(Reading text):
:::

The Wetterhoun also known as the Frisian Water Dog, is a medium-sized breed that was used for hunting waterfowl and small mammals in the Fryslan province of Netherland. Characterized by a grim expression, low set hanging ears, smooth, thick coat and a short tail curled over its back, these dogs are noted for their strong guarding skills.
|Other names||Otterhoun, Dutch Spaniel|
|Coat||Thick and color all over its body excepting its head, leg, and ears which has a smooth coat|
|Color||Black and white; black; liver and white; liver; roan|
|Group||Sporting dogs, Gundogs|
|Lifespan/ Life Expectancy||12-13 years|
|Litter size||4-6 puppies|
|Behavioral Characteristics||Good guarding abilities; reserved; intelligent; watchful; stubborn|
|Good with children||Yes|
|Shedding (Does it shed)||Moderate|
|Competitive Registration Qualification/Information||UKC, FCI|
The ancient version of the Wetterhoun developed 400 years back in the Friesland region, a province of the Netherlands. It has been speculated that these dogs have their lineage linked to the gypsy dogs, Frisian farm dogs, and even the Old Water dog that is presently extinct.
Being excellent hunting dogs because of their water-resistant coat and large prey drive, they were mainly used for the hunting of otters as their increasing population had posed a threat to the fishing industry. When the numbers of the otters were finally controlled, these dogs were used for bringing down bigger and ferocious animals like the fitch (polecat). These versatile dogs were even put to use for retrieving the waterfowl and also served as excellent watchdogs, protecting the farmer’s property.
Their number diminished drastically after the Second World War, though with efforts and initiatives taken by dog fanciers, their numbers are gradually being revived. The FCI and UKC recognize it under the water and gundog category respectively. Besides its international recognition, the Wetterhoun also attains recognition by several small registries, as well as hunting dogs, being showcased as rare breeds for all those who wish to take an unusual pet home.

:::

(What this task involves): Translate this sentence from the passage on the Wetterhoun into Spanish: "Their number diminished drastically after the Second World War, though with efforts and initiatives taken by dog fanciers, their numbers are gradually being revived." The lines that come next are taken from a separate source.

:::

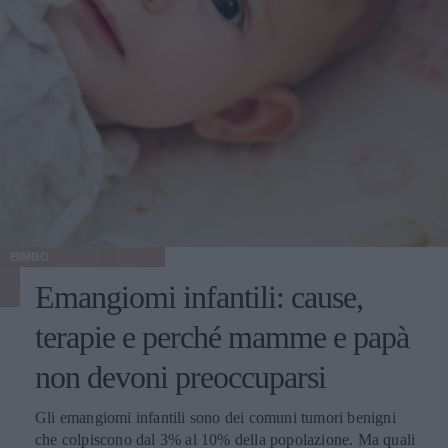
BIMBO
Emangiomi infantili: cause,
terapie e perché mamme e papà
non devoni preoccuparsi
Gli emangiomi infantili sono dei comuni tumori benigni
che colpiscono dal 3% al 10% della popolazione. Ma quali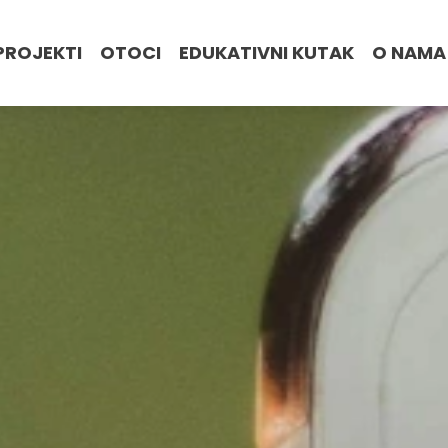
PROJEKTI
OTOCI
EDUKATIVNI KUTAK
O NAMA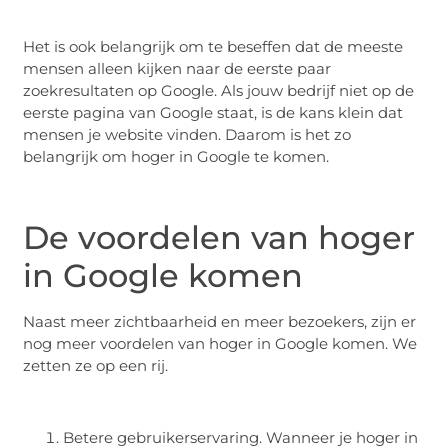
Het is ook belangrijk om te beseffen dat de meeste
mensen alleen kijken naar de eerste paar
zoekresultaten op Google. Als jouw bedrijf niet op de
eerste pagina van Google staat, is de kans klein dat
mensen je website vinden. Daarom is het zo
belangrijk om hoger in Google te komen.
De voordelen van hoger
in Google komen
Naast meer zichtbaarheid en meer bezoekers, zijn er
nog meer voordelen van hoger in Google komen. We
zetten ze op een rij.
Betere gebruikerservaring. Wanneer je hoger in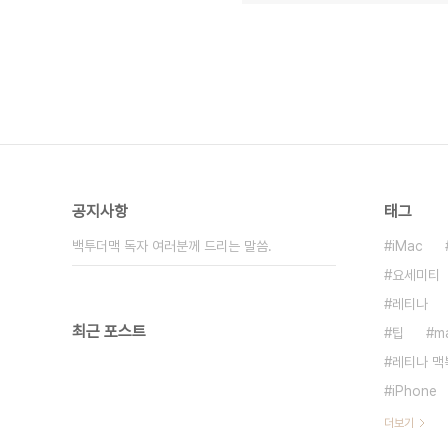
공지사항
태그
백투더맥 독자 여러분께 드리는 말씀.
iMac
요세미티
레티나
최근 포스트
팁
m
레티나 맥
iPhone
더보기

:::

(Response): Su número disminuyó drásticamente después de la Segunda Guerra Mundial, aunque, gracias a los esfuerzos y las iniciativas de los aficionados a los perros, su número se está recuperando gradualmente.